Le salarié a été licencié pour faute grave pour avoir refusé de signer lesdits contrats. Ce  licenciement a été annulé et sanctionné au titre d’un harcèlement moral. La maison de joaillerie avait alors écopé de 50 000 euros de dommages-intérêts en réparation des agissements de harcèlement moral et 200 000 euros pour licenciement abusif (CC. ch. soc., 26 mars 2014, pourvoi n° 12-22505). Les juges suprêmes avaient retenu qu’en dépit de dix-neuf ans d’ancienneté sans antécédent disciplinaire, le salarié n’avait pas de contrat écrit de travail et que sa conduite résultait d’un différend sur la propriété des droits intellectuels sur les créations du fait de la volonté de son employeur d’obtenir la signature d’un avenant imposant une clause d’exclusivité, une clause de mobilité, une qualification inférieure à celle figurant sur ses bulletins de salaire et une renonciation à tous ses droits d’auteur sur ses oeuvres individuelles passées et futures. L’existence de pressions incessantes dont a été l’objet le salarié qui refusait de signer une modification de son contrat de travail était établie.

Qualification d’œuvre collective

Sur le volet de la cession des droits, l’œuvre collective a été appliquée aux créations du salarié. Au sens de l’article L.113-2 du CPI,  est dite collective l’oeuvre créée sur l’initiative d’une personne physique ou morale qui l’édite, la publie et la divulgue sous sa direction et son nom, et dans laquelle la contribution se fond dans l’ensemble en vue duquel elle est conçue, sans qu’il soit possible d’attribuer à chacun d’eux un droit distinct sur l’ensemble réalisé. L’oeuvre collective est, sauf preuve contraire, la propriété de la personne physique ou morale sous le nom de laquelle elle est divulguée, cette personne étant investie des droits d’auteur (L.113-5 du CPI).

Cadre de création contraignant

Si le dessinateur avait un rôle important dans le processus de création des modèles de joaillerie, son travail s’inscrivait dans un cadre contraignant qui l’obligeait à se conformer aux instructions esthétiques qu’il recevait de ses supérieurs hiérarchiques dans le cadre d’un Comité de Création. Le dessinateur pouvait ainsi être amené à puiser son inspiration dans le fonds d’archive de la société Van Cleef & Arpels. Les dessins litigieux étaient en tant que tels dépourvus de valeur lorsqu’ils ne servaient pas à concrétiser un modèle de bijou. Les dessins en cause ont été réalisés dans le respect du style Van Cleef & Arpels en appliquant les codes de la société (création dans le cadre d’un travail collectif associant de nombreuses personnes).

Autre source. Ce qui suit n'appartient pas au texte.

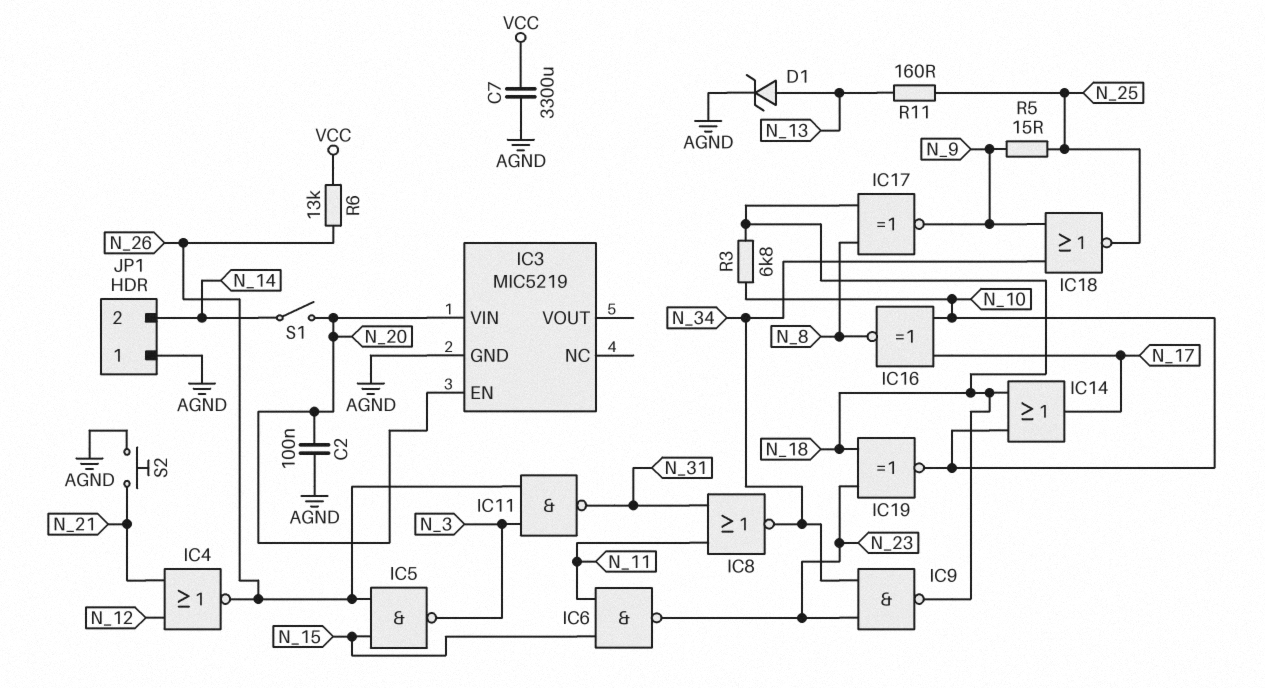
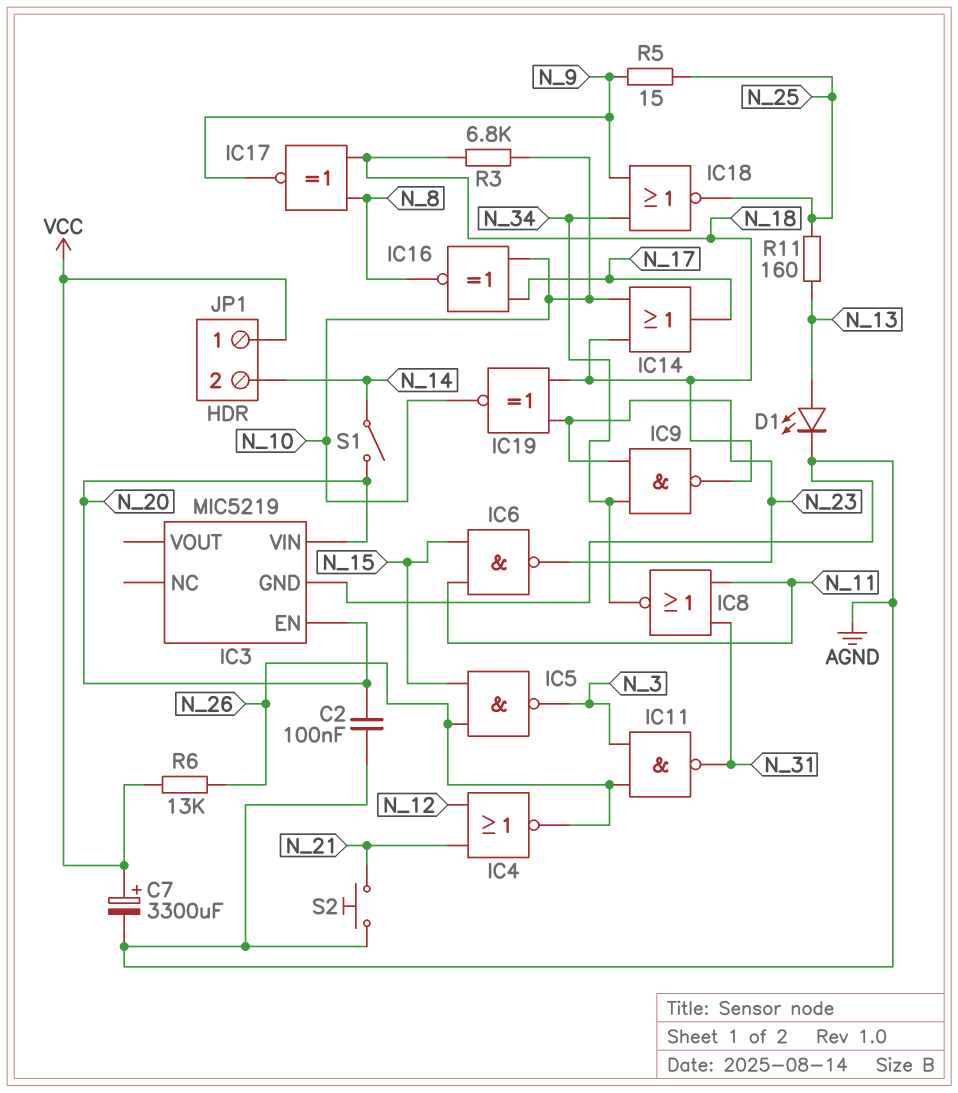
C7: 3300uF (AGND, VCC) -> 3300uF (plus VCC, minus AGND)
D1: zener (A N_13, K AGND) -> LED (A N_13, K AGND)
JP1 pin 1: AGND -> VCC

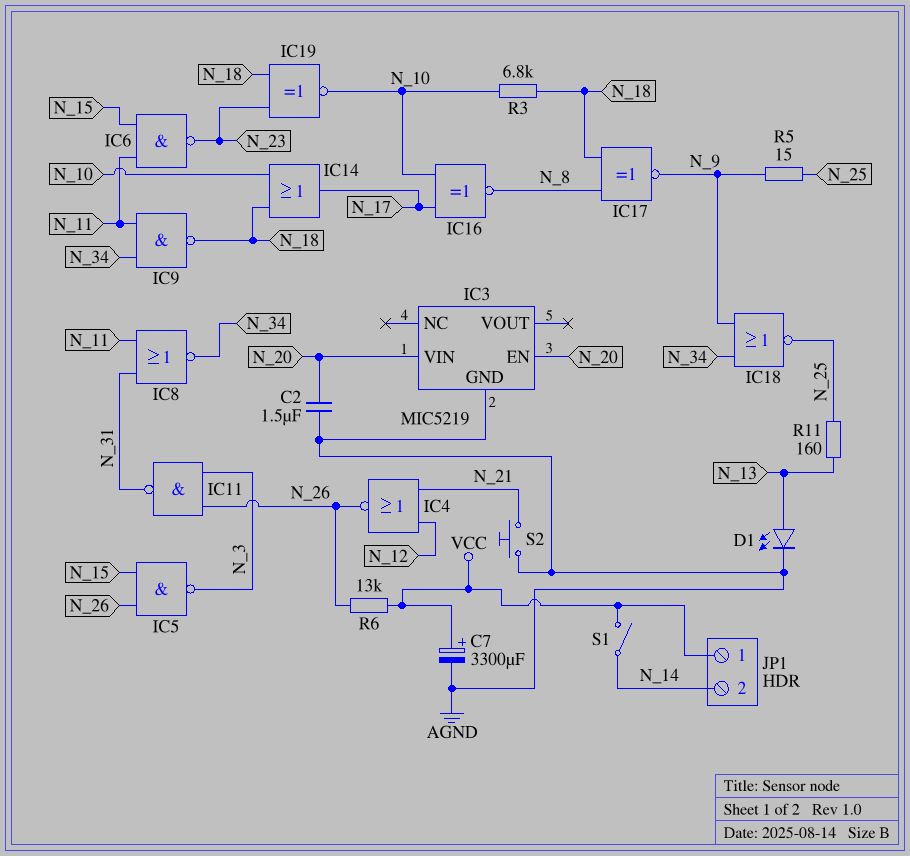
C2: 100nF (AGND, N_20) -> 1.5uF (AGND, N_20)
IC9: NAND (in N_23, in N_34, out N_18) -> NAND (in N_11, in N_34, out N_18)
S1: switch (N_14, N_20) -> switch (N_14, VCC)

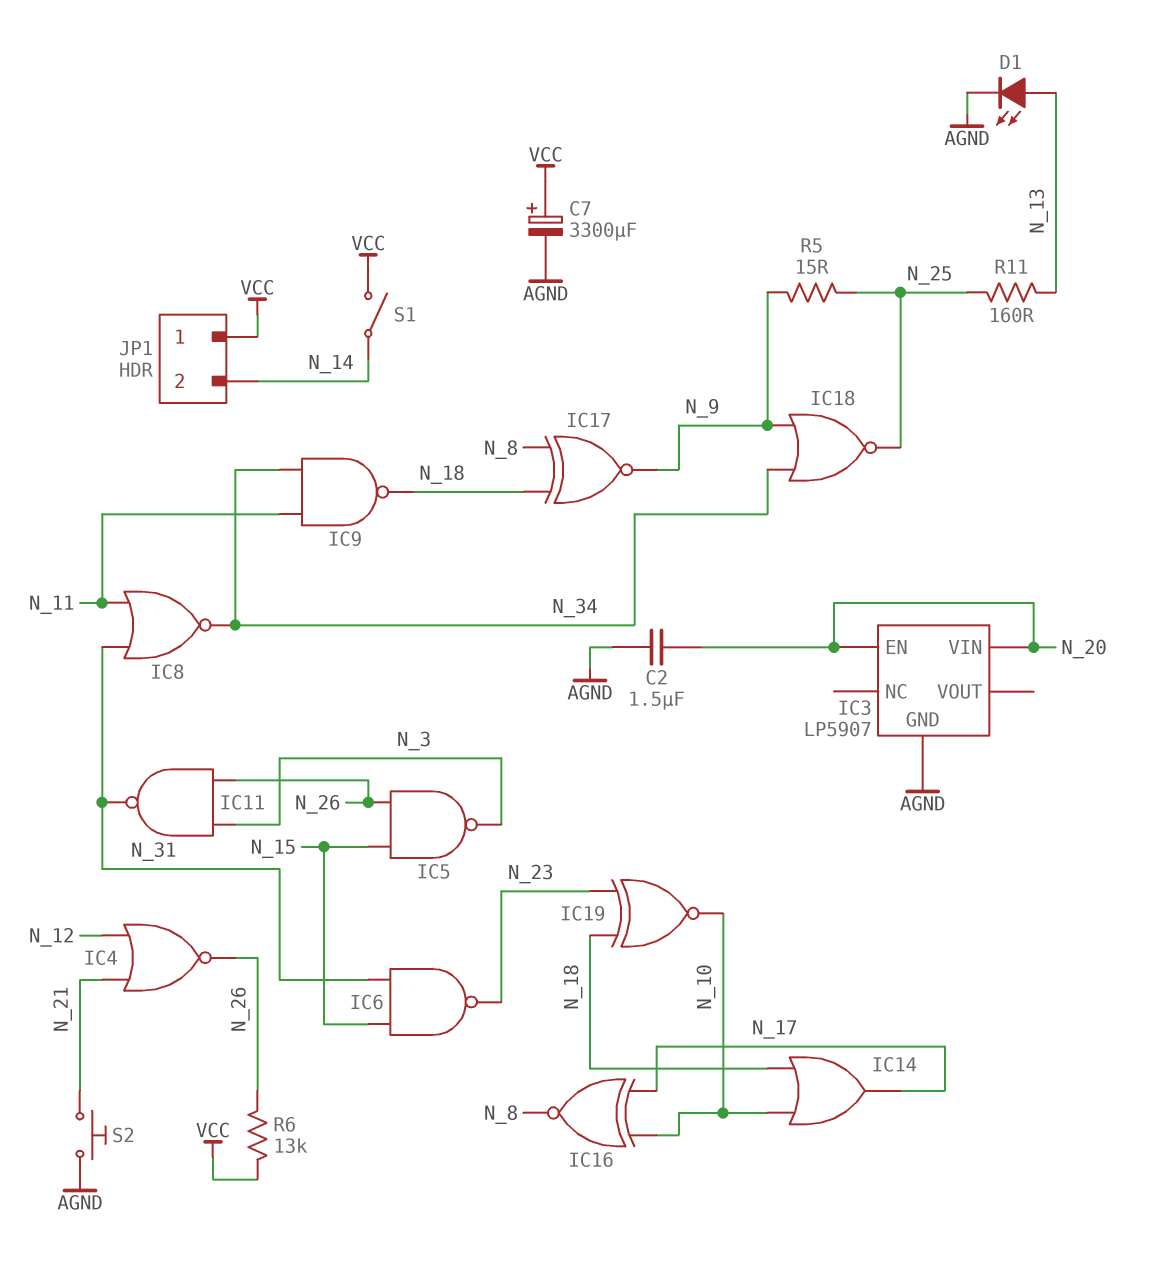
IC3: MIC5219 -> LP5907
IC6: NAND (in N_11, in N_15, out N_23) -> NAND (in N_15, in N_31, out N_23)
R3: 6.8k (N_10, N_18) -> none

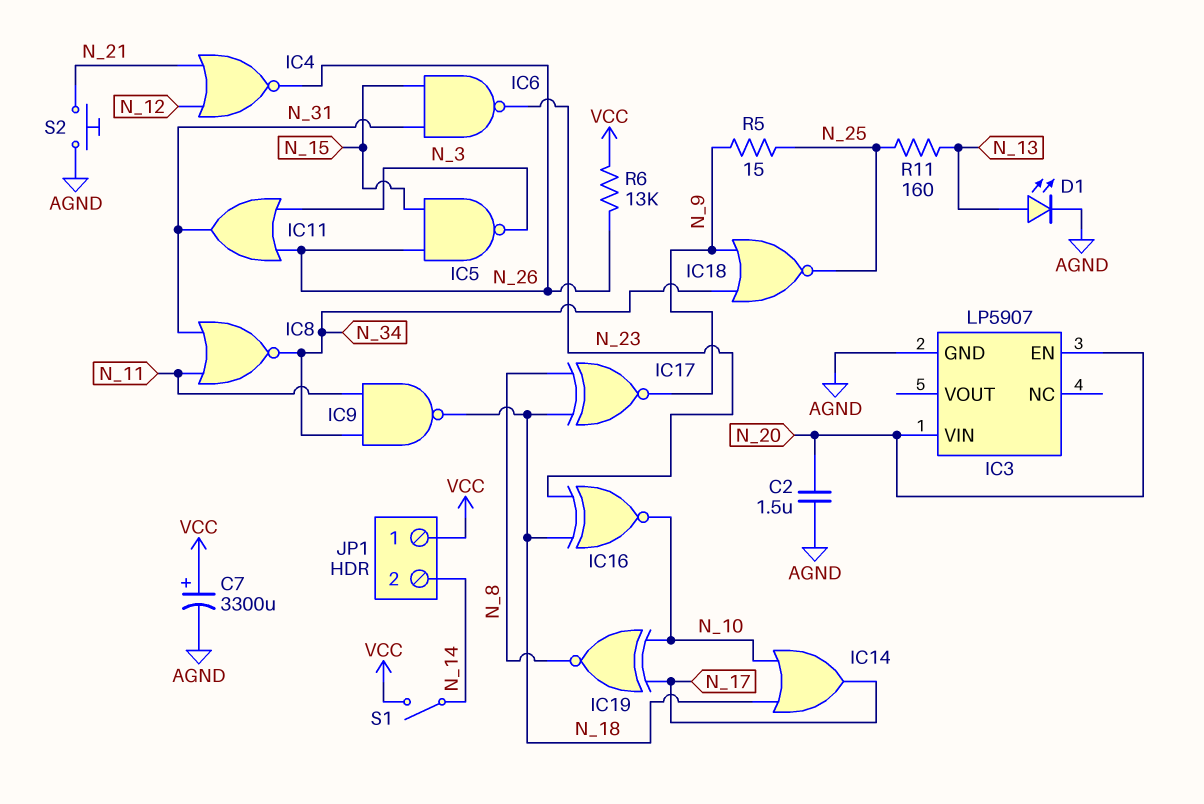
IC11: NAND (in N_3, in N_26, out N_31) -> OR (in N_3, in N_26, out N_31)
IC16: XNOR (in N_10, in N_17, out N_8) -> XNOR (in N_18, in N_23, out N_10)
IC19: XNOR (in N_18, in N_23, out N_10) -> XNOR (in N_10, in N_17, out N_8)

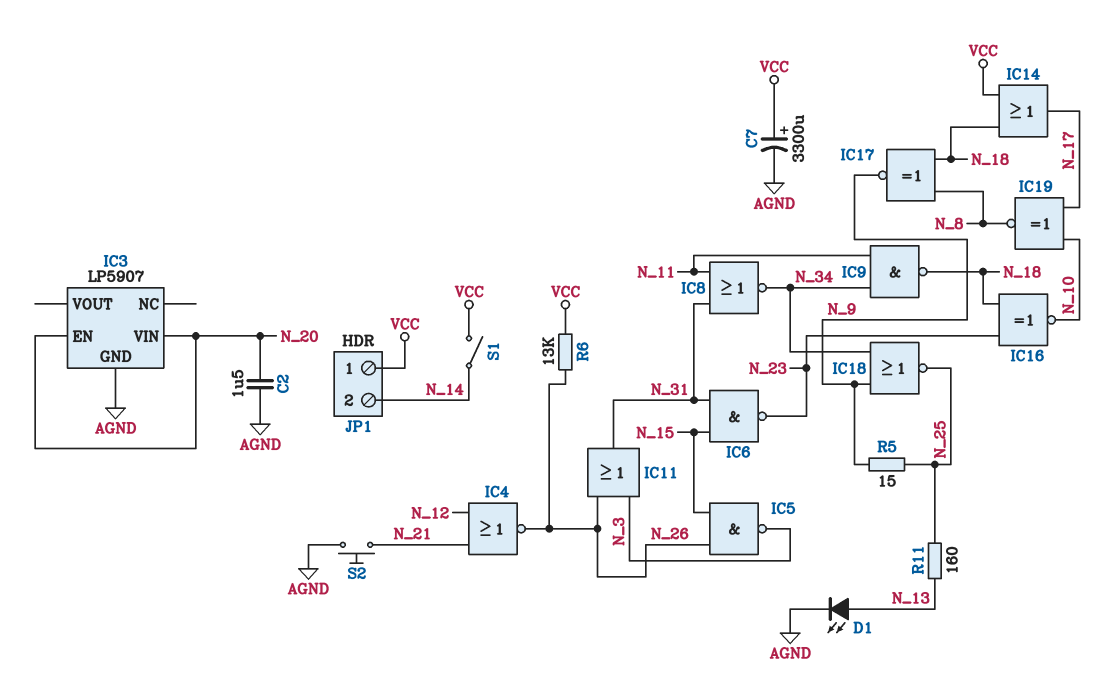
IC14: OR (in N_10, in N_18, out N_17) -> OR (in N_18, in VCC, out N_17)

La société disposait donc du pouvoir d’initiative sur la création des dessins et en contrôlait le processus jusqu’au produit finalisé en fournissant à l’équipe créatrice des directives et des instructions esthétiques afin d’harmoniser les différentes contributions. De fait, elle était titulaire ab initio des droits patrimoniaux.

Restitution des supports

Il est acquis que la propriété incorporelle est indépendante de la propriété de l’objet matériel (L.111-3 du CPI) de sorte qu’il n’était pas nécessaire au salarié de retenir les dessins litigieux pour faire valoir des droits de propriété intellectuelle. Le fait d’avoir conservé ces supports a été qualifié de comportement malicieux initié pour faire contre-poids dans le cadre de négociation à une proposition de contrats. A ce titre, le salarié a été condamné à payer la somme de 10.000 euros à titre de dommages-intérêts.